その光景も頂上に差し掛かった。眼下には光の海が広がって、あとは降りていくだけだ。
「○○さん……」
「ん」
呼ぶ声に彼女と目を合わせる。だんだんと近づいていき、目が閉じる。
唇が触れ、そのまま、深く。
「んっ……」
息の詰るようなキス。
舌を射命丸の歯茎に這わせると、ゆっくりと射命丸の舌が追いついてそのまま濃厚なダンスを踊る。
「ふぅん……んんぅ……ぁふ……」
気持ちが高ぶっていくのを抑えずに濃密に息継ぎを繰り返し、たっぷりとお互いを貪りあう。
「ちゅる……ちゅ……んぁ……っはぁ」
唇がようやく離れる頃にはふたりとも出来上がっていた。
「……我慢できなくなりそうだ」
「……私もです」
――間もなく 地上です、そんなアナウンスのせいで中断せざるを得ず、二人とも真っ赤になってしまう。
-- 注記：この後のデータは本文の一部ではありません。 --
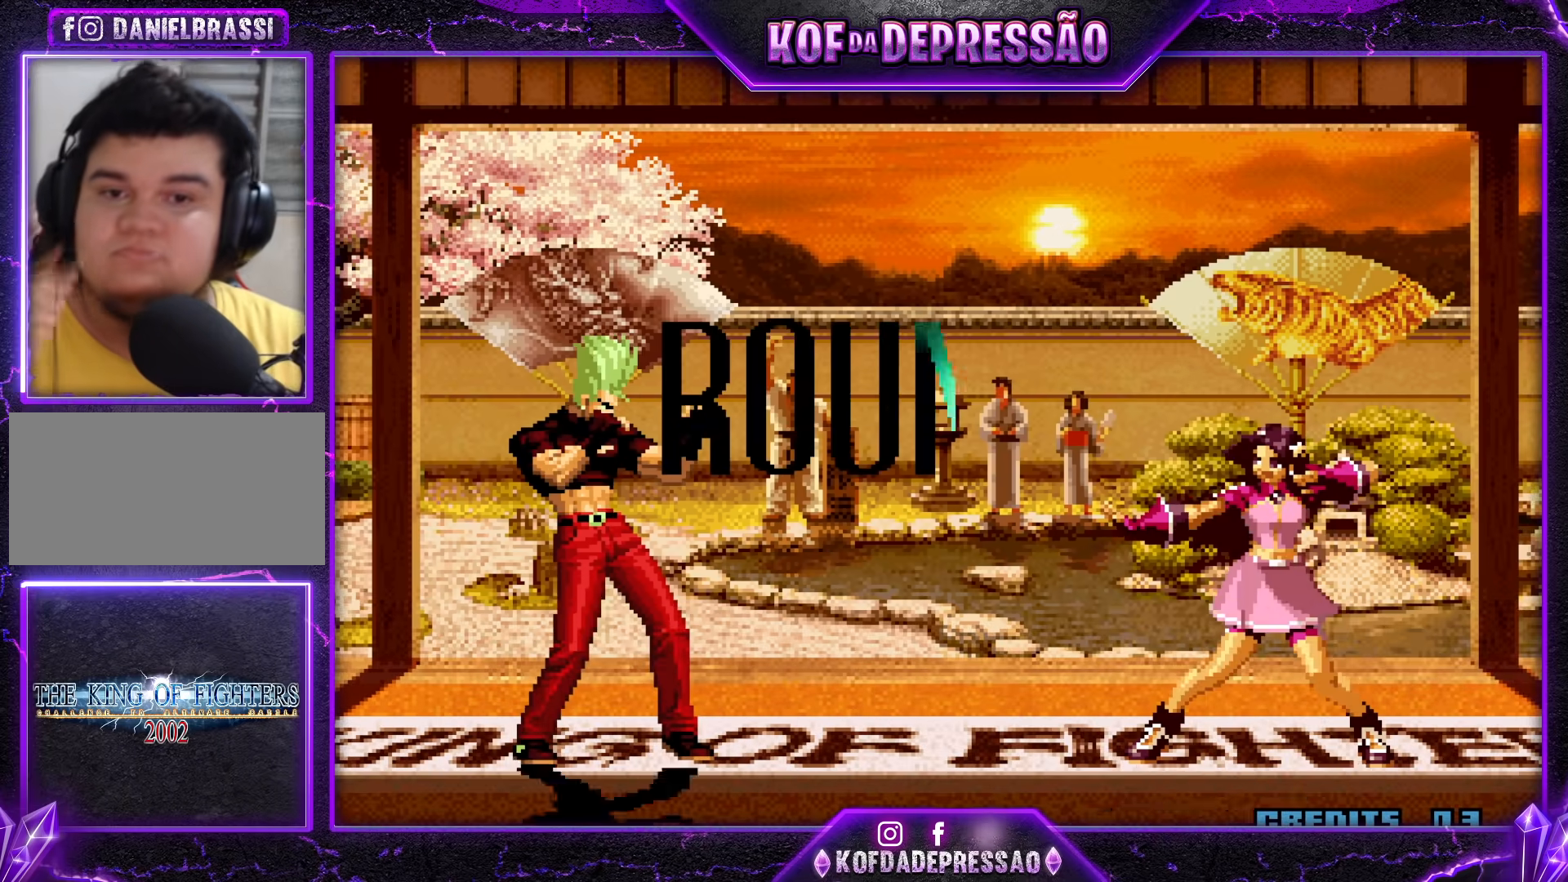
{"buttons": [], "left_stick": "center", "events": [[33, "CROSS", "up"], [33, "R1", "up"], [33, "SQUARE", "up"], [33, "TRIANGLE", "up"], [117, "CROSS", "down"], [117, "R1", "down"], [117, "SQUARE", "down"], [117, "TRIANGLE", "down"], [200, "CROSS", "up"], [200, "R1", "up"], [200, "SQUARE", "up"], [200, "TRIANGLE", "up"]]}
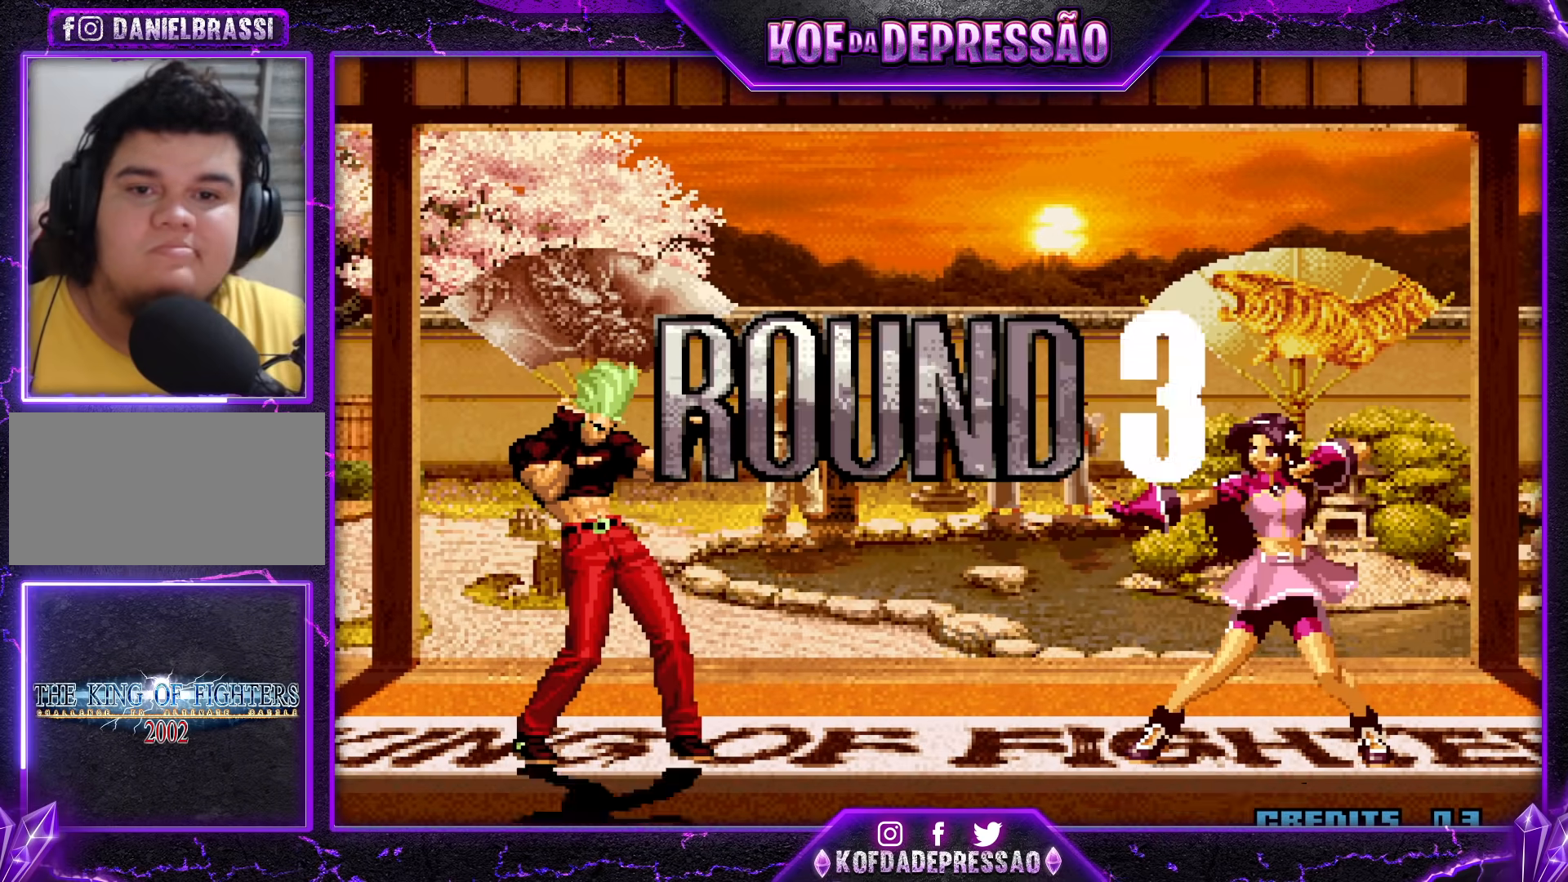
{"buttons": ["CROSS", "SQUARE"], "left_stick": "center", "events": [[283, "R1", "down"], [283, "TRIANGLE", "down"], [300, "CIRCLE", "down"], [300, "CROSS", "down"], [317, "CIRCLE", "up"], [333, "R1", "up"], [333, "TRIANGLE", "up"], [383, "CROSS", "up"], [400, "R1", "down"], [417, "SQUARE", "down"], [417, "TRIANGLE", "down"], [467, "CROSS", "down"], [500, "R1", "up"], [500, "TRIANGLE", "up"]]}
降りるときに係員に「お楽しみいただけましたか?」ってニヤニヤ顔で聞かれたから
「次回からスピードを半分にしておけ」と言っておいた。
二十時二十分。札幌駅へ向かい最後の外界歩き。
もう帰る時間はすぐそこだ。
八時五十八分、札幌駅石の輪の前。スキマ妖怪はすでに待っていた。
「お帰りなさい。楽しめた?」
「今日ほど、あと一日休みが欲しかった日はないですよ……」
射命丸が残念そうにそう言った。
「あらあら、凄く楽しんでもらえたみたいでよかったわ」
にこにこするスキマ妖怪。その目がこちらを向く。
「さて、ところで○○、これを機にこっちの世界に戻ってもいいのだけれど?」
半眼流し目の挑発的な質問。なぜ、そんな当たり前の事を聞くのか。
「バカな事を」「ふふ、冗談よ。編集者が足りなくなるもの」
もはや観光地としての外界であり、俺の故郷は幻想郷なのだと、確信できた。
隣にいる彼女のいるあちらの世界こそ、俺の居たい世界だ。
「○○さん、帰りましょう、私達の世界へ」
スキマが開いた。射命丸と手を繋ぎ迷い無く飛び込む。浮遊感、暗闇、閃光。
飛び込んでからマヨヒガへつくまでずっと手は離さなかった。
「おかえりなさ~い!」
「おかえりなさいませ」
「ただいま。藍、橙」
というわけで戻ってきた。おそらく二十日目。あと十一日。先は長い。
「とりあえずお土産です」
橙にメロンゼリー。渡してから、たくさんあるから一日一個だよ、と言ったが
もう既に二つ目を平らげている途中だった。
藍さんに油揚げ(30枚入り)。私の扱いはやっぱりコレなのか、という悲しそうな目と
これはいいものだという食欲に滾った目を同時にしていた。面白かった。是非とも
違いの分かる九尾になってもらいたい。
紫さんに日本酒。地酒と聞いて喜んでくれたのだが、銘柄を見て殴られた。いいじゃん、
美味しいんだよ。『万齢』。
お土産を渡し、疲れたので今日は寝ると言って寝室に戻った。
二人でベッドに腰掛ける。
「明日からまたデスマーチだな……」
「がんばりましょう……」
さっさと着替えて寝ることにした。明日からまた眠れなさそうだから。
「……うーん」
隣の射命丸が寝返りを打つ。
きしり、と音が鳴り、僕の上に覆いかぶさる。
「……文?」
射命丸は目がとろんとして、頬を染めていた。
「ごめんなさい、あの、その…………身体が、その」
赤くなってしまった彼女を抱きしめる。
「ああ、じゃあ、観覧車の続きから?」
「いえ、その……最初から、でお願いします……」
どうやらもう今夜から眠れなさそうだ。